The initial idea for UNIVISER came to Ismail in late 2017, and he spent two years in R&D perfecting the first version to take it to market. Seed funding for UNIVISER came through a startup accelerator programme, Spiralation, as well as an interest-free loan from another Government programme. 

“These programmes helped not only in terms of money, but also in terms of mentorship and networking. I don’t come from a tech background and it gave me a crash course and initial seed capital,” Ismail said, quipping, “it also gave me confidence – I got money from the Government, whereas otherwise it’s the Government taking money from you, and that investment gave me confidence that I was onto something.” 

At the time, Ismail was working for a Silicon Valley company with an office in Sri Lanka, and this experience had given him a keen understanding of the power of tech. “It opened my eyes to the power of code and technology’s ability to solve problems for me. There are so many cool things you can do using technology, I’ve always been very passionate about building my own startup and one thing I’d always heard was to find your passion. I did an audit of myself, which led me back to my days at the University of Nottingham and the student ambassador programme I set up. I thought ‘why not digitise that buddy programme and make it easier?’ and that initial thought slowly became a small business.” 

Ismail started UNIVISER with a very small, agile team (full-time and part-time) until the platform got off the ground. He now employs over 20 people across three country offices and UNIVISER is used by many private universities in Sri Lanka, India, and the UAE. A business-to-business product, UNIVISER is sold directly to universities as a tool that helps them market across multiple channels. 

Founding a company that has global application

Ismail’s vision for UNIVISER has always transcended just Sri Lanka. “I would say if you’re running a tech company in Sri Lanka, it has to be a global product that you’re building while using Sri Lanka as a springboard,” Ismail shared, “because our market is very small. Successful tech entrepreneurs need to start experimenting and getting processes in place for foreign expansion. I had always wanted to build a product I could sell overseas because at the back of my mind I know that while many companies focus only on Sri Lanka, Sri Lanka can only give you that initial growth. To get bigger you need global scalability.”

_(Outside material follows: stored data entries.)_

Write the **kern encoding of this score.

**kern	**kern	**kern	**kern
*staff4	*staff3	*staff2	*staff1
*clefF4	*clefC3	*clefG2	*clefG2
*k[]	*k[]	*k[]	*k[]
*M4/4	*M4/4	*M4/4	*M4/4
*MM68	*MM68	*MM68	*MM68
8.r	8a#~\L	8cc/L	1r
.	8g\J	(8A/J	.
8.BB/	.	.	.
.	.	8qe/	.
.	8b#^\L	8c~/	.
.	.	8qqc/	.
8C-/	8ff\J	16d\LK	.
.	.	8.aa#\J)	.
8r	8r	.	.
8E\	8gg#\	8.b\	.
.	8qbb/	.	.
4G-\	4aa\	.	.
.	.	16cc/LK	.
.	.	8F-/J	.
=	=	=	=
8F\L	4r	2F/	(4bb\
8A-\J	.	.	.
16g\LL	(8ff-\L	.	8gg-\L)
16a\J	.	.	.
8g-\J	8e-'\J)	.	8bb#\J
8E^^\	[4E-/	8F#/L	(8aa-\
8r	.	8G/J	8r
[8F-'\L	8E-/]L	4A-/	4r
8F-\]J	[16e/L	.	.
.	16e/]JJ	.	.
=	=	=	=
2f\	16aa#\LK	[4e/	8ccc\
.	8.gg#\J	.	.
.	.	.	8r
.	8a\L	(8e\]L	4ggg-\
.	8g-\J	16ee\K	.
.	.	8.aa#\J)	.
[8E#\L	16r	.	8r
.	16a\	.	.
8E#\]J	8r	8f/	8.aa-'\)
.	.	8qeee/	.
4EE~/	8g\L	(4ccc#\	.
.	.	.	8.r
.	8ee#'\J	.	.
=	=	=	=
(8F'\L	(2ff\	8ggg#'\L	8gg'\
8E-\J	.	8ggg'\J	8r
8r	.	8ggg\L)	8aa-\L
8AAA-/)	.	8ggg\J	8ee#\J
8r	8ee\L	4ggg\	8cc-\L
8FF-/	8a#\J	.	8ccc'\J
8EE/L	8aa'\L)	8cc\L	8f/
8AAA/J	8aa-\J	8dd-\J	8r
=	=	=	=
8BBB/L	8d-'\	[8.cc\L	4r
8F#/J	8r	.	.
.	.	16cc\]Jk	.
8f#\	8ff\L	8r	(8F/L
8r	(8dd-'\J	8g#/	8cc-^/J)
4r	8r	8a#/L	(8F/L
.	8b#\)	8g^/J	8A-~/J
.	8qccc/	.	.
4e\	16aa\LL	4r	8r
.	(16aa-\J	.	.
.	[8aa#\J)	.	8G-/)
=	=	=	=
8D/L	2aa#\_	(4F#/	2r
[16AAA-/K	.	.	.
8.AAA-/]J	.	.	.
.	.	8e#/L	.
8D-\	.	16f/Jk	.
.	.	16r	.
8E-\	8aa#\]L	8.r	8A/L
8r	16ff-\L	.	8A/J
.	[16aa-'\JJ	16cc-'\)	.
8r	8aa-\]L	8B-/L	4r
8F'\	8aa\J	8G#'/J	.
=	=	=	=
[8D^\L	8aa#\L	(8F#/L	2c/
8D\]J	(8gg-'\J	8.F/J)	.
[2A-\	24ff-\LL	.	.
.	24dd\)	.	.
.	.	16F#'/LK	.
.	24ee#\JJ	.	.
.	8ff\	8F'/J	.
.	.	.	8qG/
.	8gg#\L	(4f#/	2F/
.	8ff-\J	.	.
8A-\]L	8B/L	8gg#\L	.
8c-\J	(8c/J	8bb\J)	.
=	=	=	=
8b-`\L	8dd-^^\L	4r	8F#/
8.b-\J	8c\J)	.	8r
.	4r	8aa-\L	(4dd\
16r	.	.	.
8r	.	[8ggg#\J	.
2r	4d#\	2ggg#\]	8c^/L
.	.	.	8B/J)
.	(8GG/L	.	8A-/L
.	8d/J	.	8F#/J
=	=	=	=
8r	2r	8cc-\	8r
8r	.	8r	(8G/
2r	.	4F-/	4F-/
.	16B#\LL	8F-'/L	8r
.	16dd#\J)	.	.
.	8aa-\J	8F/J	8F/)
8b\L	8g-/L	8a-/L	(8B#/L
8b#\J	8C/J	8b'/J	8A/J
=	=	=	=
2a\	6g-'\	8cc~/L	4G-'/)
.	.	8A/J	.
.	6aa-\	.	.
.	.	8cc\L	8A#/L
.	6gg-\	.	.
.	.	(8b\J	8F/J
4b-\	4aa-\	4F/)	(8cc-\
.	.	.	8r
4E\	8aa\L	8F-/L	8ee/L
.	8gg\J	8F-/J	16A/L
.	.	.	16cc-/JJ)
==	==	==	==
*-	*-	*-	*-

What does it take to be an entrepreneur who can take their company global? A little bit of everything: “Being a tech entrepreneur is surprisingly challenging. Two main things to realise are: while it is a tech company, tech only forms about 50% of the knowledge you need to run it, you also need many other forms of knowledge to run a company – finance, HR, legal, etc., but you just need to play to your strengths and get trusted people to help you with the knowledge you don’t have; and products don’t sell themselves at the early stage – this is where focusing too much on the tech side can result in an over-engineered product with no one to sell it to.” 

In essence, to take a tech startup global, you need a balance of skills – and this can in turn mean a balance of people. Ismail, for example, shared that his lack of foundation in tech meant that he was able to work with coders and developers and focus on his strengths – marketing UNIVISER. If it had been the other way round, with him being an expert coder, he may not have had the confidence to be able to sell in the global market. It’s a delicate mix of perfecting your product while also placing emphasis on going to market and market strategy. 

“A startup is a marathon,” Ismail said. “It’s like a buffet. You can’t eat everything. You need to pick and choose your battles, and this is what we did with UNIVISER. Our first goal was to achieve 10 Sri Lankan customers, then it was five foreign customers in the UAE, which we have now been able to achieve and grow. Our new goal is now in India where we have opened an office and started to grow month on month as the Indian market has massive potential.”